*** Opening Dataset excerpts ***

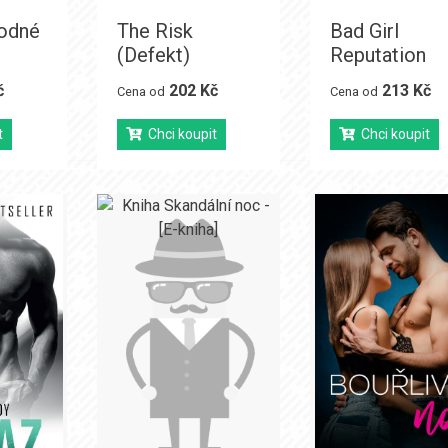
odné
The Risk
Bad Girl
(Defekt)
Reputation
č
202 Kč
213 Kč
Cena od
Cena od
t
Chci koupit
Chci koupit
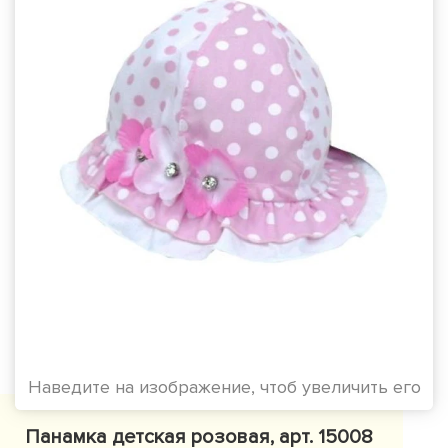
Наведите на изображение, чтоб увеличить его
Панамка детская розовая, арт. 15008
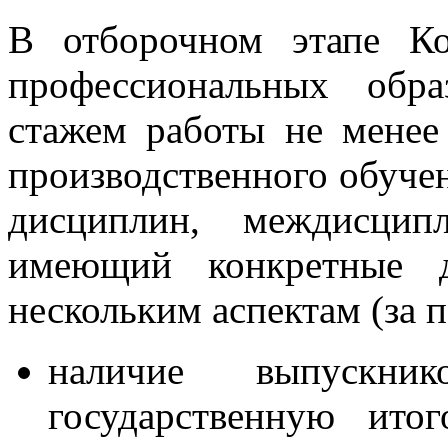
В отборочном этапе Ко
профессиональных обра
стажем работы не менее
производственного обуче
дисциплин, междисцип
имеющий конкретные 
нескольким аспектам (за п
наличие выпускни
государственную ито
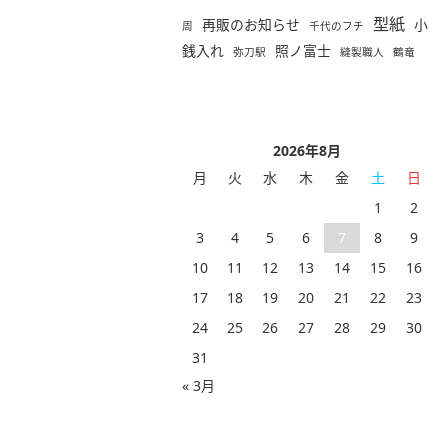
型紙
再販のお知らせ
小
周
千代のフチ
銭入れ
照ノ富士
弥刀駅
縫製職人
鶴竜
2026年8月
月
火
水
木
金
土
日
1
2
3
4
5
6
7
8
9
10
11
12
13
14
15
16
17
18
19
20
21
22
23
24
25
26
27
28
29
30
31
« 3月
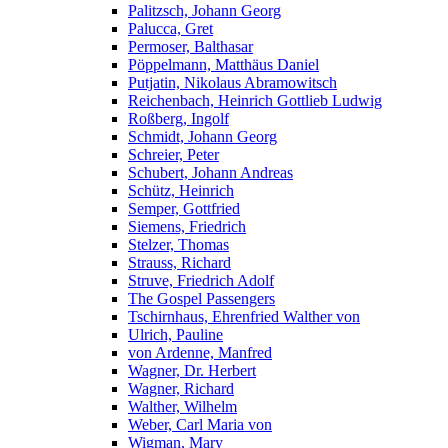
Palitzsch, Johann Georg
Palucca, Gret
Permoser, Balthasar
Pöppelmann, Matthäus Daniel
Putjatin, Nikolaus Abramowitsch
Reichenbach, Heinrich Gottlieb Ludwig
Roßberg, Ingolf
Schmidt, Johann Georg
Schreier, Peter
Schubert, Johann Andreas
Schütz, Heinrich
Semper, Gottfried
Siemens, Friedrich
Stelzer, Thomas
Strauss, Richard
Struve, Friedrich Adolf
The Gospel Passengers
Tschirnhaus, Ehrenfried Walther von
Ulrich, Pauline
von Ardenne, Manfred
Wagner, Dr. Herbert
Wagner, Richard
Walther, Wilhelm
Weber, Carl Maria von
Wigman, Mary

*** Closing Dataset excerpts ***
*** Opening Dataset excerpts ***

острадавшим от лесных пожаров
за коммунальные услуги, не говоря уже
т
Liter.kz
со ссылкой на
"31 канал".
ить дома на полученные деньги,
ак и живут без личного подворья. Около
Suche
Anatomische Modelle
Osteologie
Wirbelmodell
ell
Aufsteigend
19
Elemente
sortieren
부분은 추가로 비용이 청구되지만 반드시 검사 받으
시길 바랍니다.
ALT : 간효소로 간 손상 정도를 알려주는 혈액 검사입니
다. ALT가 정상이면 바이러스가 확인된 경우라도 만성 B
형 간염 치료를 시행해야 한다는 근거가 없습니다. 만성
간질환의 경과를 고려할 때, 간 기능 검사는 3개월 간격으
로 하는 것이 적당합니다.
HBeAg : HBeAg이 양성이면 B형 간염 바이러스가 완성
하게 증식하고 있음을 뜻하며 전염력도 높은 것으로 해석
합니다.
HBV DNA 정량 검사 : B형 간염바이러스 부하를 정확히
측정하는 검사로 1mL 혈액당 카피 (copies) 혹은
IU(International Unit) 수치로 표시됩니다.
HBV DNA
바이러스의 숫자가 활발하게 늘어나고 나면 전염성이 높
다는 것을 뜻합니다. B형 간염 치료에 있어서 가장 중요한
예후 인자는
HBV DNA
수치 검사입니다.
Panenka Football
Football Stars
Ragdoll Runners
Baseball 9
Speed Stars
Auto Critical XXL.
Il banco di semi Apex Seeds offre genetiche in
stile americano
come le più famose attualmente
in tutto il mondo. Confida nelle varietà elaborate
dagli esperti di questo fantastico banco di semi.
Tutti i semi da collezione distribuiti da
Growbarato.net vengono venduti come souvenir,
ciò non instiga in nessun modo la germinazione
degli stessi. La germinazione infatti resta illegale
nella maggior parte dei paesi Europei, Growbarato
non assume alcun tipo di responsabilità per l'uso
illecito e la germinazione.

*** Closing Dataset excerpts ***

**What is required:**
Return every line of the listing that has the word "germinazione" in it.

**Result of this exercise:**
ciò non instiga in nessun modo la germinazione
degli stessi. La germinazione infatti resta illegale
illecito e la germinazione.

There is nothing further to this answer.